▶ Work request
Copy the records exactly. Every line must match.

╭──

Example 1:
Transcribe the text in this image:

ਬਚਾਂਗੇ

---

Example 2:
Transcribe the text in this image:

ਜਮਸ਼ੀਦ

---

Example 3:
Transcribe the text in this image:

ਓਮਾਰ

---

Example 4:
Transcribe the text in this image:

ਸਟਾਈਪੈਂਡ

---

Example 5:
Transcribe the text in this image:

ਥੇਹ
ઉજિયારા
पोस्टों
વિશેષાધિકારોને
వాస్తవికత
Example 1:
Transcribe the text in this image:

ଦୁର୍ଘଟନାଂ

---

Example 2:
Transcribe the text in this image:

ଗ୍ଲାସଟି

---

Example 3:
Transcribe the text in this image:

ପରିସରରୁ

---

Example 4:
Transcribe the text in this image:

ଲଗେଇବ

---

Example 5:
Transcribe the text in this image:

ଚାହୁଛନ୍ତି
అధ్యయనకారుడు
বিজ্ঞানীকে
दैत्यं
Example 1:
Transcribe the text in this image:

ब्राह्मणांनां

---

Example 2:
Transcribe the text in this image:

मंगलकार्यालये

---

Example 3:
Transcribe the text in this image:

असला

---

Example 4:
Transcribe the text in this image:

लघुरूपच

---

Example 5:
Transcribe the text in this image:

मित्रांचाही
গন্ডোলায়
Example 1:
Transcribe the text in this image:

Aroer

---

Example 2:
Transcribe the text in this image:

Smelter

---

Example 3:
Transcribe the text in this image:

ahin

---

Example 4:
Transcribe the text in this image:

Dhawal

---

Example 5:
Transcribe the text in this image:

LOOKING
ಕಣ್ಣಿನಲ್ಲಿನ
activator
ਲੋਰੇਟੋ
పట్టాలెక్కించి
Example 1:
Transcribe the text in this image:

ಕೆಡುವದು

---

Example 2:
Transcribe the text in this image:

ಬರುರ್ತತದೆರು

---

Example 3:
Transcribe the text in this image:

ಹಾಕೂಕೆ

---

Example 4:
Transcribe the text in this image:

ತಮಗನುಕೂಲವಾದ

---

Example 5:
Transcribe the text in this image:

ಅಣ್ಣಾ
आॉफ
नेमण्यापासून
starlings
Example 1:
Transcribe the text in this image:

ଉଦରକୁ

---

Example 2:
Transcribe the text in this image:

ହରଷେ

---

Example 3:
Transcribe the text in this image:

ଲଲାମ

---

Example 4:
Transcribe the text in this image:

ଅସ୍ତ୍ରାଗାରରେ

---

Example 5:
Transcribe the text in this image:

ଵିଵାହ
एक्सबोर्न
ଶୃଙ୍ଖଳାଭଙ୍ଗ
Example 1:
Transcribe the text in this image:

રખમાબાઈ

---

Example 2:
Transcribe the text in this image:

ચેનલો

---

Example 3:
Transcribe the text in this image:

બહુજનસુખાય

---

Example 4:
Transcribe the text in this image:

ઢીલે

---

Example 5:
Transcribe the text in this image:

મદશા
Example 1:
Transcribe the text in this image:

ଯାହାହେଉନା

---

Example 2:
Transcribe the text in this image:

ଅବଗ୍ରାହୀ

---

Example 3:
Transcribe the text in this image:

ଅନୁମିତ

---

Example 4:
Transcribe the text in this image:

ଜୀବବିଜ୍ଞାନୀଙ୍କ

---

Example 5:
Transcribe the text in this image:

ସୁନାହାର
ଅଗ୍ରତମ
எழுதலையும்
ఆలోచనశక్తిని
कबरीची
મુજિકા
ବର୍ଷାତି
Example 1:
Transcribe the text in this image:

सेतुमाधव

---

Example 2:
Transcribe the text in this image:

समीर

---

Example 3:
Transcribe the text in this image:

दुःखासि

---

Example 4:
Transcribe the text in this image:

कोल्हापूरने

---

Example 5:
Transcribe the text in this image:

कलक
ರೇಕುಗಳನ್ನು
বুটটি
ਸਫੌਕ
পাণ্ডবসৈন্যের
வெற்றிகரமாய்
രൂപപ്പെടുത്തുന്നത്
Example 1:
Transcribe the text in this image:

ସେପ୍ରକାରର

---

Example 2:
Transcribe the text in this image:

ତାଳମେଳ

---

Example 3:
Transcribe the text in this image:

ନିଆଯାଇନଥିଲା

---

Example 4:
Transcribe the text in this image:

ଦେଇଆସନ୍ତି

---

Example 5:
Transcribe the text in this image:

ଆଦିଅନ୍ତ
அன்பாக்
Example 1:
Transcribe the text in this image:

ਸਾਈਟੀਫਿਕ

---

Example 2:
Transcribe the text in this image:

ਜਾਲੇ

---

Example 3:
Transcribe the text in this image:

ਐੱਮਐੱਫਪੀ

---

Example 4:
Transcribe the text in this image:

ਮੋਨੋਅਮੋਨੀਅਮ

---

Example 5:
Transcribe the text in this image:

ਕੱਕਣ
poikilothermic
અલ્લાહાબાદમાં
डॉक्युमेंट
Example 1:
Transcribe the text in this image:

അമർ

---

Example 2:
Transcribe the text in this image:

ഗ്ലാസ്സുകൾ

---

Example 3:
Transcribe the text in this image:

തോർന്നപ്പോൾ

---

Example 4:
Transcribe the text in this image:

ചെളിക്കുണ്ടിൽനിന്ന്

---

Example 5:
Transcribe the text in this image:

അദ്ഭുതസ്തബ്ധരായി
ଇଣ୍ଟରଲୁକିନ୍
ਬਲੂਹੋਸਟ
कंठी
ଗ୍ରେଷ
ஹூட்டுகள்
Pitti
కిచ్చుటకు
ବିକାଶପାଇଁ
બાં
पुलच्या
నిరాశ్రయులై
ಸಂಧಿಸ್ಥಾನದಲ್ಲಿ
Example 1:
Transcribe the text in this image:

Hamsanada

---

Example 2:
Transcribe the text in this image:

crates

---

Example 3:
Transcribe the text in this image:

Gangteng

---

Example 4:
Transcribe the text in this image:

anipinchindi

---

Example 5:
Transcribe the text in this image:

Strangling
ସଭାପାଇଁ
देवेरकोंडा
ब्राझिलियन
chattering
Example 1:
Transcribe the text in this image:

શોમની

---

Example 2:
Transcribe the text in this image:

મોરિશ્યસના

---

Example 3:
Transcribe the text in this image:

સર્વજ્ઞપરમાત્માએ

╰──

▶ Solution
Example 1:
Transcribe the text in this image:

ਬਚਾਂਗੇ

---

Example 2:
Transcribe the text in this image:

ਜਮਸ਼ੀਦ

---

Example 3:
Transcribe the text in this image:

ਓਮਾਰ

---

Example 4:
Transcribe the text in this image:

ਸਟਾਈਪੈਂਡ

---

Example 5:
Transcribe the text in this image:

ਥੇਹ
ઉજિયારા
पोस्टों
વિશેષાધિકારોને
వాస్తవికత
Example 1:
Transcribe the text in this image:

ଦୁର୍ଘଟନାଂ

---

Example 2:
Transcribe the text in this image:

ଗ୍ଲାସଟି

---

Example 3:
Transcribe the text in this image:

ପରିସରରୁ

---

Example 4:
Transcribe the text in this image:

ଲଗେଇବ

---

Example 5:
Transcribe the text in this image:

ଚାହୁଛନ୍ତି
అధ్యయనకారుడు
বিজ্ঞানীকে
दैत्यं
Example 1:
Transcribe the text in this image:

ब्राह्मणांनां

---

Example 2:
Transcribe the text in this image:

मंगलकार्यालये

---

Example 3:
Transcribe the text in this image:

असला

---

Example 4:
Transcribe the text in this image:

लघुरूपच

---

Example 5:
Transcribe the text in this image:

मित्रांचाही
গন্ডোলায়
Example 1:
Transcribe the text in this image:

Aroer

---

Example 2:
Transcribe the text in this image:

Smelter

---

Example 3:
Transcribe the text in this image:

ahin

---

Example 4:
Transcribe the text in this image:

Dhawal

---

Example 5:
Transcribe the text in this image:

LOOKING
ಕಣ್ಣಿನಲ್ಲಿನ
activator
ਲੋਰੇਟੋ
పట్టాలెక్కించి
Example 1:
Transcribe the text in this image:

ಕೆಡುವದು

---

Example 2:
Transcribe the text in this image:

ಬರುರ್ತತದೆರು

---

Example 3:
Transcribe the text in this image:

ಹಾಕೂಕೆ

---

Example 4:
Transcribe the text in this image:

ತಮಗನುಕೂಲವಾದ

---

Example 5:
Transcribe the text in this image:

ಅಣ್ಣಾ
आॉफ
नेमण्यापासून
starlings
Example 1:
Transcribe the text in this image:

ଉଦରକୁ

---

Example 2:
Transcribe the text in this image:

ହରଷେ

---

Example 3:
Transcribe the text in this image:

ଲଲାମ

---

Example 4:
Transcribe the text in this image:

ଅସ୍ତ୍ରାଗାରରେ

---

Example 5:
Transcribe the text in this image:

ଵିଵାହ
एक्सबोर्न
ଶୃଙ୍ଖଳାଭଙ୍ଗ
Example 1:
Transcribe the text in this image:

રખમાબાઈ

---

Example 2:
Transcribe the text in this image:

ચેનલો

---

Example 3:
Transcribe the text in this image:

બહુજનસુખાય

---

Example 4:
Transcribe the text in this image:

ઢીલે

---

Example 5:
Transcribe the text in this image:

મદશા
Example 1:
Transcribe the text in this image:

ଯାହାହେଉନା

---

Example 2:
Transcribe the text in this image:

ଅବଗ୍ରାହୀ

---

Example 3:
Transcribe the text in this image:

ଅନୁମିତ

---

Example 4:
Transcribe the text in this image:

ଜୀବବିଜ୍ଞାନୀଙ୍କ

---

Example 5:
Transcribe the text in this image:

ସୁନାହାର
ଅଗ୍ରତମ
எழுதலையும்
ఆలోచనశక్తిని
कबरीची
મુજિકા
ବର୍ଷାତି
Example 1:
Transcribe the text in this image:

सेतुमाधव

---

Example 2:
Transcribe the text in this image:

समीर

---

Example 3:
Transcribe the text in this image:

दुःखासि

---

Example 4:
Transcribe the text in this image:

कोल्हापूरने

---

Example 5:
Transcribe the text in this image:

कलक
ರೇಕುಗಳನ್ನು
বুটটি
ਸਫੌਕ
পাণ্ডবসৈন্যের
வெற்றிகரமாய்
രൂപപ്പെടുത്തുന്നത്
Example 1:
Transcribe the text in this image:

ସେପ୍ରକାରର

---

Example 2:
Transcribe the text in this image:

ତାଳମେଳ

---

Example 3:
Transcribe the text in this image:

ନିଆଯାଇନଥିଲା

---

Example 4:
Transcribe the text in this image:

ଦେଇଆସନ୍ତି

---

Example 5:
Transcribe the text in this image:

ଆଦିଅନ୍ତ
அன்பாக்
Example 1:
Transcribe the text in this image:

ਸਾਈਟੀਫਿਕ

---

Example 2:
Transcribe the text in this image:

ਜਾਲੇ

---

Example 3:
Transcribe the text in this image:

ਐੱਮਐੱਫਪੀ

---

Example 4:
Transcribe the text in this image:

ਮੋਨੋਅਮੋਨੀਅਮ

---

Example 5:
Transcribe the text in this image:

ਕੱਕਣ
poikilothermic
અલ્લાહાબાદમાં
डॉक्युमेंट
Example 1:
Transcribe the text in this image:

അമർ

---

Example 2:
Transcribe the text in this image:

ഗ്ലാസ്സുകൾ

---

Example 3:
Transcribe the text in this image:

തോർന്നപ്പോൾ

---

Example 4:
Transcribe the text in this image:

ചെളിക്കുണ്ടിൽനിന്ന്

---

Example 5:
Transcribe the text in this image:

അദ്ഭുതസ്തബ്ധരായി
ଇଣ୍ଟରଲୁକିନ୍
ਬਲੂਹੋਸਟ
कंठी
ଗ୍ରେଷ
ஹூட்டுகள்
Pitti
కిచ్చుటకు
ବିକାଶପାଇଁ
બાં
पुलच्या
నిరాశ్రయులై
ಸಂಧಿಸ್ಥಾನದಲ್ಲಿ
Example 1:
Transcribe the text in this image:

Hamsanada

---

Example 2:
Transcribe the text in this image:

crates

---

Example 3:
Transcribe the text in this image:

Gangteng

---

Example 4:
Transcribe the text in this image:

anipinchindi

---

Example 5:
Transcribe the text in this image:

Strangling
ସଭାପାଇଁ
देवेरकोंडा
ब्राझिलियन
chattering
Example 1:
Transcribe the text in this image:

શોમની

---

Example 2:
Transcribe the text in this image:

મોરિશ્યસના

---

Example 3:
Transcribe the text in this image:

સર્વજ્ઞપરમાત્માએ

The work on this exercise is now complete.